▶ _Given passage_:
────────────────────────────────────────
The hall interior is lined with beaded tongue-and-groove boards and houses a raised timber stage at the rear, flanked by 2 small rooms, and a room in the north-east corner near the entrance formed by partial height partitions. At the entrance, a portion of the ceiling is flat with the remaining coved ceiling featuring timber fretwork roses and steel tie-rods. Varnished timber stairs with matching railings lead from the hall to the stage where a large rouge and white marble memorial honour board listing the names of 26 men and 2 nurses from Cardwell who served in World War I is fixed to the rear wall. The honour board features simplified classical architectural elements (columns, entablature, and pediment) and is prominently positioned within the hall, supported on a substantial timber frame. Loose furniture in the hall includes the original table used by the Cardwell Divisional Board. This table, the honour board and the original stage area of the hall are of particular heritage significance, as is the scale and form of the hall itself.

Within the grounds, 2 large trees are located along the boundary with the former telegraph office. A concrete access ramp located on the north-west side of the verandah provides access to both the street and to a detached toilet facility. These structures are not of cultural heritage significance. Behind the hall are two detached timber structures (a former courthouse and a former lock-up) that do not form part of this heritage listing but are of local heritage significance.

== Heritage listing ==
The former Cardwell Divisional Board Hall and its Honour Board were listed on the Queensland Heritage Register on 21 March 2013 having satisfied the following criteria.

The place is important in demonstrating the evolution or pattern of Queensland's history.

The former Cardwell Divisional Board Hall, originally constructed in 1892, is important in demonstrating the origins and development of local government in Queensland. Very few purpose-built divisional board halls survive in Queensland, and the hall's simple form and small scale are indicative of the role and limited resources of the early divisional boards. The hall's location is also important surviving evidence of the administrative role of Cardwell as the main town in the Cardwell Shire prior to the 1920s.

The World War I (WWI) memorial honour board is a record of Queensland's involvement in a major world event. WWI memorials, including honour boards, are a tribute to those who served, and those who died, from a particular community. Often the focus of ANZAC Day ceremonies, they are an important element of Queensland's towns and cities and are also important in demonstrating a common pattern of commemoration across Queensland and Australia.
────────────────────────────────────────
▶ _Work task 1_:
In the Cardwell Divisional Board Hall text, reproduce the section between "The place is" and "to the 1920s.", inclusive, substituting "modest scale" for "small scale".
▶ _Work task 2_:
Summarize the Cardwell Divisional Board Hall text in two sentences.
▶ _Work task 3_:
Write the next part of the Cardwell Divisional Board Hall text, picking up after its final sentence.
The material comes from a different source than the Cardwell Divisional Board Hall text.
────────────────────────────────────────
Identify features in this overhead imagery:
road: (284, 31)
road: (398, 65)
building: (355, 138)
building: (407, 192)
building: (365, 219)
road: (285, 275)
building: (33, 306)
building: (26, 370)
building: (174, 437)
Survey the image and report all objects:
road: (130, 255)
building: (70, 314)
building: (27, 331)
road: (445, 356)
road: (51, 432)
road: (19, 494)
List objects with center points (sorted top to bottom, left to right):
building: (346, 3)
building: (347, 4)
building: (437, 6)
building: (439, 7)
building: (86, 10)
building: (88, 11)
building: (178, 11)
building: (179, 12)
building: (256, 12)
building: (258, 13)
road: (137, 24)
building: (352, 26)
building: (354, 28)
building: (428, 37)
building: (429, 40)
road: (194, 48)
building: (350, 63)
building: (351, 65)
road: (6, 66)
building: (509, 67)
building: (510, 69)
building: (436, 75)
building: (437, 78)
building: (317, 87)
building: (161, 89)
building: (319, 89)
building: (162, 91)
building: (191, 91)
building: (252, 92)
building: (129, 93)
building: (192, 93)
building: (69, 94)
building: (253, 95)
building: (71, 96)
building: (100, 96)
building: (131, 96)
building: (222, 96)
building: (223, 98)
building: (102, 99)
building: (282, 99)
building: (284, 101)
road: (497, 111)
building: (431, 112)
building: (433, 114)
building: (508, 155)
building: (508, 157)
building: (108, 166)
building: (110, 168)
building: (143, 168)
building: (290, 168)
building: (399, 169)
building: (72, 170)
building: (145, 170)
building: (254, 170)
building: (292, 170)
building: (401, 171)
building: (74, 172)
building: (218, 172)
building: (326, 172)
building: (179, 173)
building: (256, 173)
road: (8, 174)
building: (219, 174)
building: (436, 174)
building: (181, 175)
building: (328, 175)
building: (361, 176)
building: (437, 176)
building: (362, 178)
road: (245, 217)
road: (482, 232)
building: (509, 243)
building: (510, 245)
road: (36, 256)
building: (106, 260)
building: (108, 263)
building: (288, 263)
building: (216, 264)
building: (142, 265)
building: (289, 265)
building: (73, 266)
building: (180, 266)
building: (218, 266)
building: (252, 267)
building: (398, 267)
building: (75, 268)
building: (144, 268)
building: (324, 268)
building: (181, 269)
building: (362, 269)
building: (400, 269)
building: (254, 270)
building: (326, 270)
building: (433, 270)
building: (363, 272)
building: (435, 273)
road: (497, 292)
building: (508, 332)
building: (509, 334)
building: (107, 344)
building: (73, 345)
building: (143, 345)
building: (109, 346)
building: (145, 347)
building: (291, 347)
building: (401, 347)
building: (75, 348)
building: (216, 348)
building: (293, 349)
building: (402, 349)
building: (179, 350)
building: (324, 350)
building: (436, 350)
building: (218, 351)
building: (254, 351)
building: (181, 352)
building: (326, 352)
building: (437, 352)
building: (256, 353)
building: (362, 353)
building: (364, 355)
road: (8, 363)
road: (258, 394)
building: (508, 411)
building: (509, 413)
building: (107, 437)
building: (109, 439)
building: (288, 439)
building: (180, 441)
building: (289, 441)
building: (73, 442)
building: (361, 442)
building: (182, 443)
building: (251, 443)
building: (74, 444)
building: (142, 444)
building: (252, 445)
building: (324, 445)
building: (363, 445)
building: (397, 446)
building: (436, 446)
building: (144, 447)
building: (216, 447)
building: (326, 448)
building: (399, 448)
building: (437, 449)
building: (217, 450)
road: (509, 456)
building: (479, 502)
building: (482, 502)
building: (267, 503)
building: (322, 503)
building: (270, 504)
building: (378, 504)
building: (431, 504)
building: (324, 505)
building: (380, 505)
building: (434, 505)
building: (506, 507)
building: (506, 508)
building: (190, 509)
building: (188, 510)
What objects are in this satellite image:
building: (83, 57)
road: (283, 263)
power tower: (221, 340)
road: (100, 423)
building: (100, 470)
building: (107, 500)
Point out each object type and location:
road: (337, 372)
────────────────────────────────────────
▶ _Task output 1_:
The place is important in demonstrating the evolution or pattern of Queensland's history.

The former Cardwell Divisional Board Hall, originally constructed in 1892, is important in demonstrating the origins and development of local government in Queensland. Very few purpose-built divisional board halls survive in Queensland, and the hall's simple form and modest scale are indicative of the role and limited resources of the early divisional boards. The hall's location is also important surviving evidence of the administrative role of Cardwell as the main town in the Cardwell Shire prior to the 1920s.

▶ _Task output 2_:
The former Cardwell Divisional Board Hall, built in 1892, has a timber-lined interior with a raised stage displaying a marble honour board for the Cardwell men and nurses who served in World War I. It was listed on the Queensland Heritage Register on 21 March 2013 as rare surviving evidence of early local government in Queensland, and its honour board is a record of Queensland's involvement in World War I.

▶ _Task output 3_:
The place is important in demonstrating the principal characteristics of a particular class of cultural places.

The Cardwell WWI honour board is an example of its type. It is located within the hall and is made of marble. It employs classical architectural elements to display a list of 26 men and 2 nurses who served from the local community. The listing of nurses on an honour board is rare in Queensland.

The place is important because of its aesthetic significance.

The Cardwell WWI honour board is important for its aesthetic significance as a designed, composed tablet, finely crafted using contrasting rouge and white marble with gilded and leaded lettering. Prominently displayed at the stage end of the hall, it provides a focus for the remembrance of those involved in the world event.

The place has a strong or special association with a particular community or cultural group for social, cultural or spiritual reasons.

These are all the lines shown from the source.